Few synthesizers have such a bi-polar reputation. Amazing sounding and tedious to maintain, much less restore are the two poles of this equation. Moog churned out a few of these – I am guessing a little over 3000 since they started with 1001 and this fellow is serial number 4021. The reference to the latest one I’ve found is 4141. Gary Numan famously used the Polymoog (280a I think – Vox Humana most recognizably) and so did a list of other luminaries if VSE is correct, but there isn’t anyone recent on that list. I’m excited to fix this to see what it can do in a modern setting.
It just happens sometimes. You mention you have an X you are looking to get rid of, and a friend says they have a Y they’d like to get rid of. A little cash one way or the other sweetens the deal. In such a way this complete, clean, low mileage, semi-functional Polymoog joined the menagerie.
Always job 1: see what’s inside. Dubsounds, a site dedicated to the Polymoog has some discussions around getting one of these playable, and it looks like the place to start is replacing the capacitors in the power supply then calibrating the voltages to the rails.

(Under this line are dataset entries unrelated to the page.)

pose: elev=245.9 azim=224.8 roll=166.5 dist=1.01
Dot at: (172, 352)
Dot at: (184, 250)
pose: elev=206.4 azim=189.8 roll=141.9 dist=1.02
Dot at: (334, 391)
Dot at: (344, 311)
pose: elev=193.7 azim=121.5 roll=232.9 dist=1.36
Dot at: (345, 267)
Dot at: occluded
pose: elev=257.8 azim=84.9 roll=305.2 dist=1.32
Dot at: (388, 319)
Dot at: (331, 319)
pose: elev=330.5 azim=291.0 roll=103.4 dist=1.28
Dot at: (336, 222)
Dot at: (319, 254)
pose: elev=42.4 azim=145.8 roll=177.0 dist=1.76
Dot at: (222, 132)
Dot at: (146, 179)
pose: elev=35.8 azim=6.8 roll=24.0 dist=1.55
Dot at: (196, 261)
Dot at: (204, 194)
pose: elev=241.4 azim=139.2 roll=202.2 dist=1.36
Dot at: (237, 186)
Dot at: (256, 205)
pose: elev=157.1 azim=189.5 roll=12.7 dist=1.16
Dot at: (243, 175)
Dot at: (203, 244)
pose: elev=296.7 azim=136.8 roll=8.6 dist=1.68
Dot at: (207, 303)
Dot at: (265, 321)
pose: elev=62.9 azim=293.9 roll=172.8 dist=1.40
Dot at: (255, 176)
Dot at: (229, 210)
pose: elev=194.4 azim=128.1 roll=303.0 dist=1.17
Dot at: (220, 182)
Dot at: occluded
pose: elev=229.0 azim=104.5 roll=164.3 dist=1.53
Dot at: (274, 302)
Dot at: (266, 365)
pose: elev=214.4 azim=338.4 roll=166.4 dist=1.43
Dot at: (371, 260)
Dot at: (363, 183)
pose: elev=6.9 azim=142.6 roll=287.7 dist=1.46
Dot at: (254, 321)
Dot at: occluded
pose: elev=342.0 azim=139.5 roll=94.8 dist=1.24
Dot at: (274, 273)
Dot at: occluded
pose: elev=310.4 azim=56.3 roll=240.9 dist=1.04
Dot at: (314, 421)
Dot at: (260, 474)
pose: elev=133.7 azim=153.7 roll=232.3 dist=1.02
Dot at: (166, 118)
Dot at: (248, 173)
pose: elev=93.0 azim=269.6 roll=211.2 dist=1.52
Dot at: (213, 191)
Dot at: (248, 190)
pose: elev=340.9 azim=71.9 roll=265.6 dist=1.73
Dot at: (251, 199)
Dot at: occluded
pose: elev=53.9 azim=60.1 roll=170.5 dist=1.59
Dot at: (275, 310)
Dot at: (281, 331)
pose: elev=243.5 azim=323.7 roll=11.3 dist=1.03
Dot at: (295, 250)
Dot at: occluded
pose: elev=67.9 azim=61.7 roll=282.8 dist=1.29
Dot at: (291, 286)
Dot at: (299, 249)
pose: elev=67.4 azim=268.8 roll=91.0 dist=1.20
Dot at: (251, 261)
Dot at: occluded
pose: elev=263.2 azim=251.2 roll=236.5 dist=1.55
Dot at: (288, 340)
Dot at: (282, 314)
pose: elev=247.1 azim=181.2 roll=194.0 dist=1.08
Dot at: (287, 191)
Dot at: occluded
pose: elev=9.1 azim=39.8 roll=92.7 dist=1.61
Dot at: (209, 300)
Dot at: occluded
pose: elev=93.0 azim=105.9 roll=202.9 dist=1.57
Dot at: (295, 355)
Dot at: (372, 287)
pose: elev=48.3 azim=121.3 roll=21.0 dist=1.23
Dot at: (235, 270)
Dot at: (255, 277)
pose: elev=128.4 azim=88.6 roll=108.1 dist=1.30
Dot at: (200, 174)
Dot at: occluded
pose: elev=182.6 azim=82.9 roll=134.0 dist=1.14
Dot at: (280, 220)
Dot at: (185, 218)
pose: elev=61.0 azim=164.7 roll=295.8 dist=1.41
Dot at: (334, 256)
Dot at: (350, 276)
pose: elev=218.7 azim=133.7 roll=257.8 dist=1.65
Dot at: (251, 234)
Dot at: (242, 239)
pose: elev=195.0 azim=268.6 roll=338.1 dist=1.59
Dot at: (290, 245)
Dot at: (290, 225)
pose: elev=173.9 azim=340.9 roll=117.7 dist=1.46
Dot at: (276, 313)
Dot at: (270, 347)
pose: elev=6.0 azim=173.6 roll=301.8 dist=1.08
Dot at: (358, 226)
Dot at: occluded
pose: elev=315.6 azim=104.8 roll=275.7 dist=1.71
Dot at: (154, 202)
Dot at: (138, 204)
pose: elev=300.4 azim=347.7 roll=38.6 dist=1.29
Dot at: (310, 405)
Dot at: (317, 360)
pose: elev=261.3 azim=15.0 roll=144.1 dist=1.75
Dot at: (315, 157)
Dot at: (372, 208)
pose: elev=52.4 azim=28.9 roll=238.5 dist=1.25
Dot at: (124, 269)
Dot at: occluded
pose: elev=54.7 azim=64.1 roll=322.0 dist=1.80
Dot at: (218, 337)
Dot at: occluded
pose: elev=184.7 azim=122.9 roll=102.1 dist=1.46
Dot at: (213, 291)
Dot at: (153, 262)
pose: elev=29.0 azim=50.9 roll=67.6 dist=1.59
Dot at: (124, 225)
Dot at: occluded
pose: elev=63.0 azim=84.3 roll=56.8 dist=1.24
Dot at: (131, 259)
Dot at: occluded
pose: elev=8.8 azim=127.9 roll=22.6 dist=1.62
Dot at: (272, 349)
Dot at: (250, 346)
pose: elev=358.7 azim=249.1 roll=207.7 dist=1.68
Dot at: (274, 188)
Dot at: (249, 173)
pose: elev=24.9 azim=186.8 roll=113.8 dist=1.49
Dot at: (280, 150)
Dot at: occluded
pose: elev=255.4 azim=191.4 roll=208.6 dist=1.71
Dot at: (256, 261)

The serial number is hand written in several places. Note how yellowed the sticker on the panel is. I wonder if it can be made white with retrobright, or if there is an appetite in the Polymoog community for a reproduction sticker.
One of my first jobs on all keyboards I get is to clean the keys. Soap and water goes very far and you get instant gratification, because it will look so much better when they are all clean. Not many keyboards start with the E key!
Here’s the power supply ready for a new capacitors. This is one of the first I’ve seen with a 4700uF/16V capacitor. Do I replace the 3 LM723CN’s? Foil is to protect (and protect me from) the white grease they put on the power supply chassis – probably to keep it from buzzing.